# THE TASK
Extract the source text from each of the records below and copy it line for line, leaving the pictures out of your answer.

# INFORMATION GIVEN
= = =

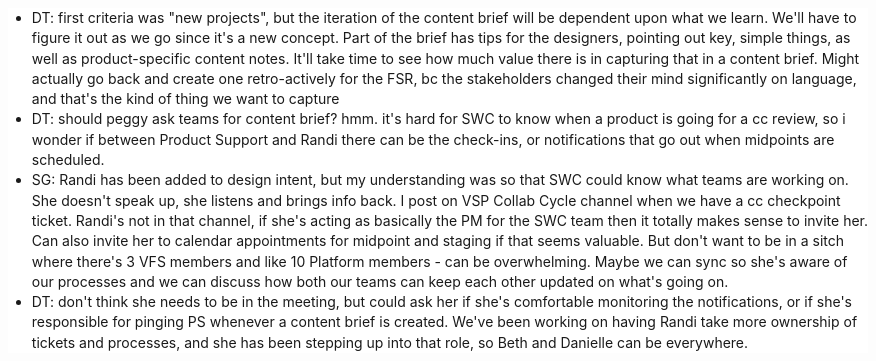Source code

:- DT: first criteria was "new projects", but the iteration of the content brief will be dependent upon what we learn. We'll have to figure it out as we go since it's a new concept. Part of the brief has tips for the designers, pointing out key, simple things, as well as product-specific content notes. It'll take time to see how much value there is in capturing that in a content brief. Might actually go back and create one retro-actively for the FSR, bc the stakeholders changed their mind significantly on language, and that's the kind of thing we want to capture
- DT: should peggy ask teams for content brief? hmm. it's hard for SWC to know when a product is going for a cc review, so i wonder if between Product Support and Randi there can be the check-ins, or notifications that go out when midpoints are scheduled.
- SG: Randi has been added to design intent, but my understanding was so that SWC could know what teams are working on. She doesn't speak up, she listens and brings info back. I post on VSP Collab Cycle channel when we have a cc checkpoint ticket. Randi's not in that channel, if she's acting as basically the PM for the SWC team then it totally makes sense to invite her. Can also invite her to calendar appointments for midpoint and staging if that seems valuable. But don't want to be in a sitch where there's 3 VFS members and like 10 Platform members - can be overwhelming. Maybe we can sync so she's aware of our processes and we can discuss how both our teams can keep each other updated on what's going on.
- DT: don't think she needs to be in the meeting, but could ask her if she's comfortable monitoring the notifications, or if she's responsible for pinging PS whenever a content brief is created. We've been working on having Randi take more ownership of tickets and processes, and she has been stepping up into that role, so Beth and Danielle can be everywhere.




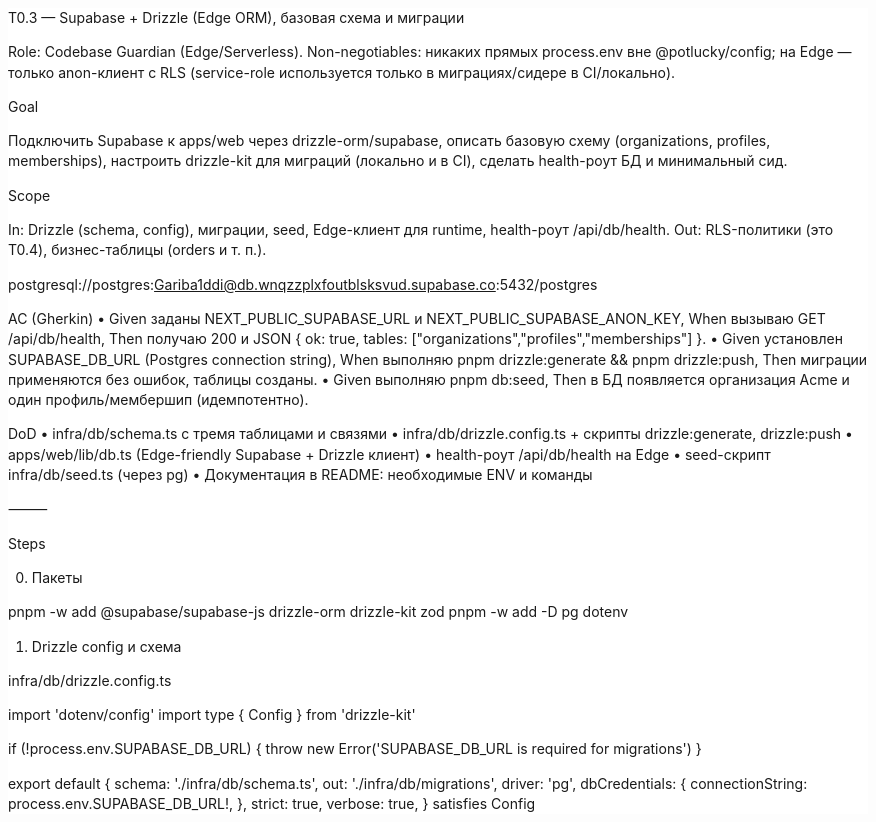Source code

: T0.3 — Supabase + Drizzle (Edge ORM), базовая схема и миграции

Role: Codebase Guardian (Edge/Serverless).
Non-negotiables: никаких прямых process.env вне @potlucky/config; на Edge — только anon-клиент с RLS (service-role используется только в миграциях/сидере в CI/локально).

Goal

Подключить Supabase к apps/web через drizzle-orm/supabase, описать базовую схему (organizations, profiles, memberships), настроить drizzle-kit для миграций (локально и в CI), сделать health-роут БД и минимальный сид.

Scope

In: Drizzle (schema, config), миграции, seed, Edge-клиент для runtime, health-роут /api/db/health.
Out: RLS-политики (это T0.4), бизнес-таблицы (orders и т. п.).

postgresql://postgres:Gariba1ddi@db.wnqzzplxfoutblsksvud.supabase.co:5432/postgres

AC (Gherkin)
• Given заданы NEXT_PUBLIC_SUPABASE_URL и NEXT_PUBLIC_SUPABASE_ANON_KEY, When вызываю GET /api/db/health, Then получаю 200 и JSON { ok: true, tables: ["organizations","profiles","memberships"] }.
• Given установлен SUPABASE_DB_URL (Postgres connection string), When выполняю pnpm drizzle:generate && pnpm drizzle:push, Then миграции применяются без ошибок, таблицы созданы.
• Given выполняю pnpm db:seed, Then в БД появляется организация Acme и один профиль/мембершип (идемпотентно).

DoD
• infra/db/schema.ts с тремя таблицами и связями
• infra/db/drizzle.config.ts + скрипты drizzle:generate, drizzle:push
• apps/web/lib/db.ts (Edge-friendly Supabase + Drizzle клиент)
• health-роут /api/db/health на Edge
• seed-скрипт infra/db/seed.ts (через pg)
• Документация в README: необходимые ENV и команды

⸻

Steps

0. Пакеты

pnpm -w add @supabase/supabase-js drizzle-orm drizzle-kit zod
pnpm -w add -D pg dotenv

1. Drizzle config и схема

infra/db/drizzle.config.ts

import 'dotenv/config'
import type { Config } from 'drizzle-kit'

if (!process.env.SUPABASE_DB_URL) {
throw new Error('SUPABASE_DB_URL is required for migrations')
}

export default {
schema: './infra/db/schema.ts',
out: './infra/db/migrations',
driver: 'pg',
dbCredentials: {
connectionString: process.env.SUPABASE_DB_URL!,
},
strict: true,
verbose: true,
} satisfies Config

= = =

# WRITTEN ANSWER
Source code

:- DT: first criteria was "new projects", but the iteration of the content brief will be dependent upon what we learn. We'll have to figure it out as we go since it's a new concept. Part of the brief has tips for the designers, pointing out key, simple things, as well as product-specific content notes. It'll take time to see how much value there is in capturing that in a content brief. Might actually go back and create one retro-actively for the FSR, bc the stakeholders changed their mind significantly on language, and that's the kind of thing we want to capture
- DT: should peggy ask teams for content brief? hmm. it's hard for SWC to know when a product is going for a cc review, so i wonder if between Product Support and Randi there can be the check-ins, or notifications that go out when midpoints are scheduled.
- SG: Randi has been added to design intent, but my understanding was so that SWC could know what teams are working on. She doesn't speak up, she listens and brings info back. I post on VSP Collab Cycle channel when we have a cc checkpoint ticket. Randi's not in that channel, if she's acting as basically the PM for the SWC team then it totally makes sense to invite her. Can also invite her to calendar appointments for midpoint and staging if that seems valuable. But don't want to be in a sitch where there's 3 VFS members and like 10 Platform members - can be overwhelming. Maybe we can sync so she's aware of our processes and we can discuss how both our teams can keep each other updated on what's going on.
- DT: don't think she needs to be in the meeting, but could ask her if she's comfortable monitoring the notifications, or if she's responsible for pinging PS whenever a content brief is created. We've been working on having Randi take more ownership of tickets and processes, and she has been stepping up into that role, so Beth and Danielle can be everywhere.




Source code

: T0.3 — Supabase + Drizzle (Edge ORM), базовая схема и миграции

Role: Codebase Guardian (Edge/Serverless).
Non-negotiables: никаких прямых process.env вне @potlucky/config; на Edge — только anon-клиент с RLS (service-role используется только в миграциях/сидере в CI/локально).

Goal

Подключить Supabase к apps/web через drizzle-orm/supabase, описать базовую схему (organizations, profiles, memberships), настроить drizzle-kit для миграций (локально и в CI), сделать health-роут БД и минимальный сид.

Scope

In: Drizzle (schema, config), миграции, seed, Edge-клиент для runtime, health-роут /api/db/health.
Out: RLS-политики (это T0.4), бизнес-таблицы (orders и т. п.).

postgresql://postgres:Gariba1ddi@db.wnqzzplxfoutblsksvud.supabase.co:5432/postgres

AC (Gherkin)
• Given заданы NEXT_PUBLIC_SUPABASE_URL и NEXT_PUBLIC_SUPABASE_ANON_KEY, When вызываю GET /api/db/health, Then получаю 200 и JSON { ok: true, tables: ["organizations","profiles","memberships"] }.
• Given установлен SUPABASE_DB_URL (Postgres connection string), When выполняю pnpm drizzle:generate && pnpm drizzle:push, Then миграции применяются без ошибок, таблицы созданы.
• Given выполняю pnpm db:seed, Then в БД появляется организация Acme и один профиль/мембершип (идемпотентно).

DoD
• infra/db/schema.ts с тремя таблицами и связями
• infra/db/drizzle.config.ts + скрипты drizzle:generate, drizzle:push
• apps/web/lib/db.ts (Edge-friendly Supabase + Drizzle клиент)
• health-роут /api/db/health на Edge
• seed-скрипт infra/db/seed.ts (через pg)
• Документация в README: необходимые ENV и команды

⸻

Steps

0. Пакеты

pnpm -w add @supabase/supabase-js drizzle-orm drizzle-kit zod
pnpm -w add -D pg dotenv

1. Drizzle config и схема

infra/db/drizzle.config.ts

import 'dotenv/config'
import type { Config } from 'drizzle-kit'

if (!process.env.SUPABASE_DB_URL) {
throw new Error('SUPABASE_DB_URL is required for migrations')
}

export default {
schema: './infra/db/schema.ts',
out: './infra/db/migrations',
driver: 'pg',
dbCredentials: {
connectionString: process.env.SUPABASE_DB_URL!,
},
strict: true,
verbose: true,
} satisfies Config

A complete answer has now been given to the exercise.